[Dataset entries]

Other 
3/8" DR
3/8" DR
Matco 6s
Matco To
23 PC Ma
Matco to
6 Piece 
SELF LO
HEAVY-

#### Exercise goal:
Output every line of the material above, character for character and in the same order.

#### Answer area:
Other 
3/8" DR
3/8" DR
Matco 6s
Matco To
23 PC Ma
Matco to
6 Piece 
SELF LO
HEAVY-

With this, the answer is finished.